Assignment: Would you please transcribe, exactly as written, the lines of the entries below starting at the one that holds "#+DESCRIPTION: brew 配置文件" and ending at the one that holds "cask 'snipaste'", both included?

─── Data for this exercise ───

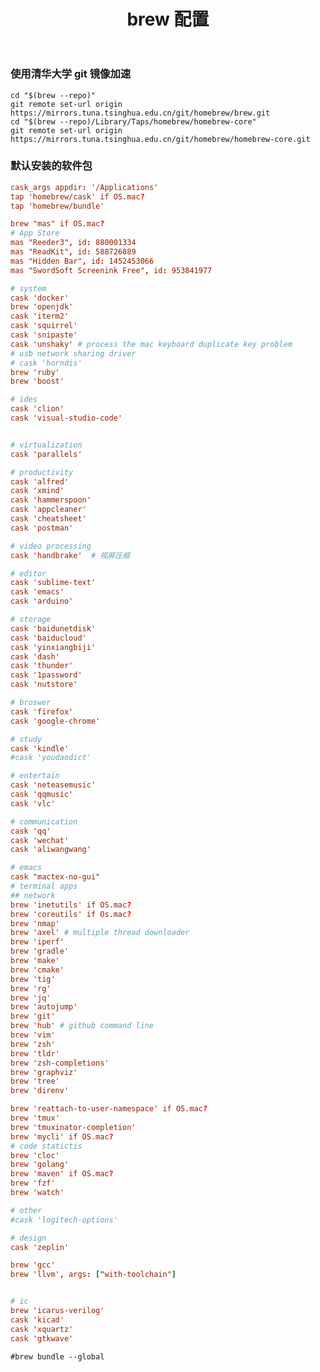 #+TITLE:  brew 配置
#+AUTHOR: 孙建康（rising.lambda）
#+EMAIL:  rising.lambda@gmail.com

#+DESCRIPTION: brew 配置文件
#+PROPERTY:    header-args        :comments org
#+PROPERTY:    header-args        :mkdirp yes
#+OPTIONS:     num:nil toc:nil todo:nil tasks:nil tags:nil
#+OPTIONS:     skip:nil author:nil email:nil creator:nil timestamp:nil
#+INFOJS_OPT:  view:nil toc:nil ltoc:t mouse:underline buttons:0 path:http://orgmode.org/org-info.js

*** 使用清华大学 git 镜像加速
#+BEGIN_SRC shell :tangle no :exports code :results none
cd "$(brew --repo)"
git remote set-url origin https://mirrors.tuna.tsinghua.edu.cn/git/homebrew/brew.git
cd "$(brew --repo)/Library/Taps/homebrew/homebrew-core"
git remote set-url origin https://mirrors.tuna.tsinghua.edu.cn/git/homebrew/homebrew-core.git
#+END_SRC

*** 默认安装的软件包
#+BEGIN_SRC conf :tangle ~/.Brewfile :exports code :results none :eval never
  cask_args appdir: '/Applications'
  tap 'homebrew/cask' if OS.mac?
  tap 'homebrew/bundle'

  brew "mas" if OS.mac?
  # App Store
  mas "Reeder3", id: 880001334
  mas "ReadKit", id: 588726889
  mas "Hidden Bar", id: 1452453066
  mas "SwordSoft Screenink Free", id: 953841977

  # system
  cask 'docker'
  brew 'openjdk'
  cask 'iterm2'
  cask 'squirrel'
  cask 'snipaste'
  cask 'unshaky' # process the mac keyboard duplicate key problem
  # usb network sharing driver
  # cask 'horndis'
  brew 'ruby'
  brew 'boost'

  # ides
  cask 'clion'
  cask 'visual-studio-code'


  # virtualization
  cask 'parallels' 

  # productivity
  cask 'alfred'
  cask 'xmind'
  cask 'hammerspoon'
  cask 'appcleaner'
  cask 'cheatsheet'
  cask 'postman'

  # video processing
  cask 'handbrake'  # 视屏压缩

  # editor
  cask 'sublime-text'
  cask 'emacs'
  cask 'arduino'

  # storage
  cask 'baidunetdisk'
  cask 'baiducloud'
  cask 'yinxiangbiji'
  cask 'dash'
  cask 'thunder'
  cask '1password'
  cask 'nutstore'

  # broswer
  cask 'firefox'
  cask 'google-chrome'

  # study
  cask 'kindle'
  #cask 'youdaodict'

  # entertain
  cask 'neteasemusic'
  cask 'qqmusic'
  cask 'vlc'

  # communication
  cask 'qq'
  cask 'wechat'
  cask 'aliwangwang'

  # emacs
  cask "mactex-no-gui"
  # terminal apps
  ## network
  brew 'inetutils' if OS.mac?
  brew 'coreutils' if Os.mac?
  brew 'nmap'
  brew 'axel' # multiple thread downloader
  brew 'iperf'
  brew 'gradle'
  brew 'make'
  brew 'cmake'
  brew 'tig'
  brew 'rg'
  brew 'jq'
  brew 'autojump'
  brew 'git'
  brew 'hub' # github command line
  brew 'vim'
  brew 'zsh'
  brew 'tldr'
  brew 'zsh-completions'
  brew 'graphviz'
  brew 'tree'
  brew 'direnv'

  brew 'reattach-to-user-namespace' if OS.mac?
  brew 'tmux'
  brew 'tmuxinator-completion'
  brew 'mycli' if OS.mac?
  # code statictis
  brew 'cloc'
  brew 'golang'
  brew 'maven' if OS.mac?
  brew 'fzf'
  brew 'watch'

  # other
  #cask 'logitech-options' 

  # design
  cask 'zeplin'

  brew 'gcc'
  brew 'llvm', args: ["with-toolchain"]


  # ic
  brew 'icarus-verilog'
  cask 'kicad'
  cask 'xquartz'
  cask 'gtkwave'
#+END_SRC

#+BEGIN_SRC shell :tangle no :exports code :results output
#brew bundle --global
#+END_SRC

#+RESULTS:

───
─── Data for this exercise ───

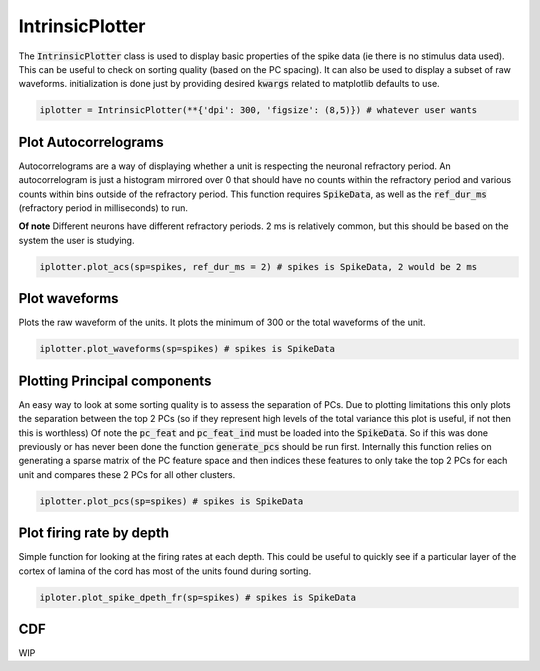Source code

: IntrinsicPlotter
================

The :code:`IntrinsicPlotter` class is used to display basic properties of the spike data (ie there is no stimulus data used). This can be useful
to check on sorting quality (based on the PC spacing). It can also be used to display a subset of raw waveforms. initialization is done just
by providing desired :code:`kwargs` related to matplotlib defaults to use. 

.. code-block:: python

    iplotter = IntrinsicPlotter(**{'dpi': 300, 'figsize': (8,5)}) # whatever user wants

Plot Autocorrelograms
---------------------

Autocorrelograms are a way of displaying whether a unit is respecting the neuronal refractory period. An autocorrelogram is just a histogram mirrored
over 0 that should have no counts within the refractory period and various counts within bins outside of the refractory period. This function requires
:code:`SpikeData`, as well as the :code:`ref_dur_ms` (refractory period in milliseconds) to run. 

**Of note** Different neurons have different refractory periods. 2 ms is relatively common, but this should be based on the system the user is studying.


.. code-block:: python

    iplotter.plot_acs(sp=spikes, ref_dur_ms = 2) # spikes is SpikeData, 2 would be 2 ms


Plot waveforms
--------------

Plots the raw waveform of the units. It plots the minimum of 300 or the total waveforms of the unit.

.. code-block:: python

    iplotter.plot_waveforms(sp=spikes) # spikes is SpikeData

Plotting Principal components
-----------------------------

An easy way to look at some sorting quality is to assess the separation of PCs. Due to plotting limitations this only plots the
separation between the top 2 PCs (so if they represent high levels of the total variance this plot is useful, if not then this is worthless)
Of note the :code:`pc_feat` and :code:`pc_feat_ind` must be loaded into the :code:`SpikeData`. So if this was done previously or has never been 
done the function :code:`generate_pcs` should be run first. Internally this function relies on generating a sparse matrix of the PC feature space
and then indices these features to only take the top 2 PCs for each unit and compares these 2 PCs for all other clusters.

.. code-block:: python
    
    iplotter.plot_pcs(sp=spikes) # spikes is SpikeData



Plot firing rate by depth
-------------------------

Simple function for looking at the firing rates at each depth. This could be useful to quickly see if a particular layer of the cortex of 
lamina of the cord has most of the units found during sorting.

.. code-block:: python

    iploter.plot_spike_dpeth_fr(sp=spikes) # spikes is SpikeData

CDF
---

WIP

───

Answer to the exercise:
#+DESCRIPTION: brew 配置文件
#+PROPERTY:    header-args        :comments org
#+PROPERTY:    header-args        :mkdirp yes
#+OPTIONS:     num:nil toc:nil todo:nil tasks:nil tags:nil
#+OPTIONS:     skip:nil author:nil email:nil creator:nil timestamp:nil
#+INFOJS_OPT:  view:nil toc:nil ltoc:t mouse:underline buttons:0 path:http://orgmode.org/org-info.js

*** 使用清华大学 git 镜像加速
#+BEGIN_SRC shell :tangle no :exports code :results none
cd "$(brew --repo)"
git remote set-url origin https://mirrors.tuna.tsinghua.edu.cn/git/homebrew/brew.git
cd "$(brew --repo)/Library/Taps/homebrew/homebrew-core"
git remote set-url origin https://mirrors.tuna.tsinghua.edu.cn/git/homebrew/homebrew-core.git
#+END_SRC

*** 默认安装的软件包
#+BEGIN_SRC conf :tangle ~/.Brewfile :exports code :results none :eval never
  cask_args appdir: '/Applications'
  tap 'homebrew/cask' if OS.mac?
  tap 'homebrew/bundle'

  brew "mas" if OS.mac?
  # App Store
  mas "Reeder3", id: 880001334
  mas "ReadKit", id: 588726889
  mas "Hidden Bar", id: 1452453066
  mas "SwordSoft Screenink Free", id: 953841977

  # system
  cask 'docker'
  brew 'openjdk'
  cask 'iterm2'
  cask 'squirrel'
  cask 'snipaste'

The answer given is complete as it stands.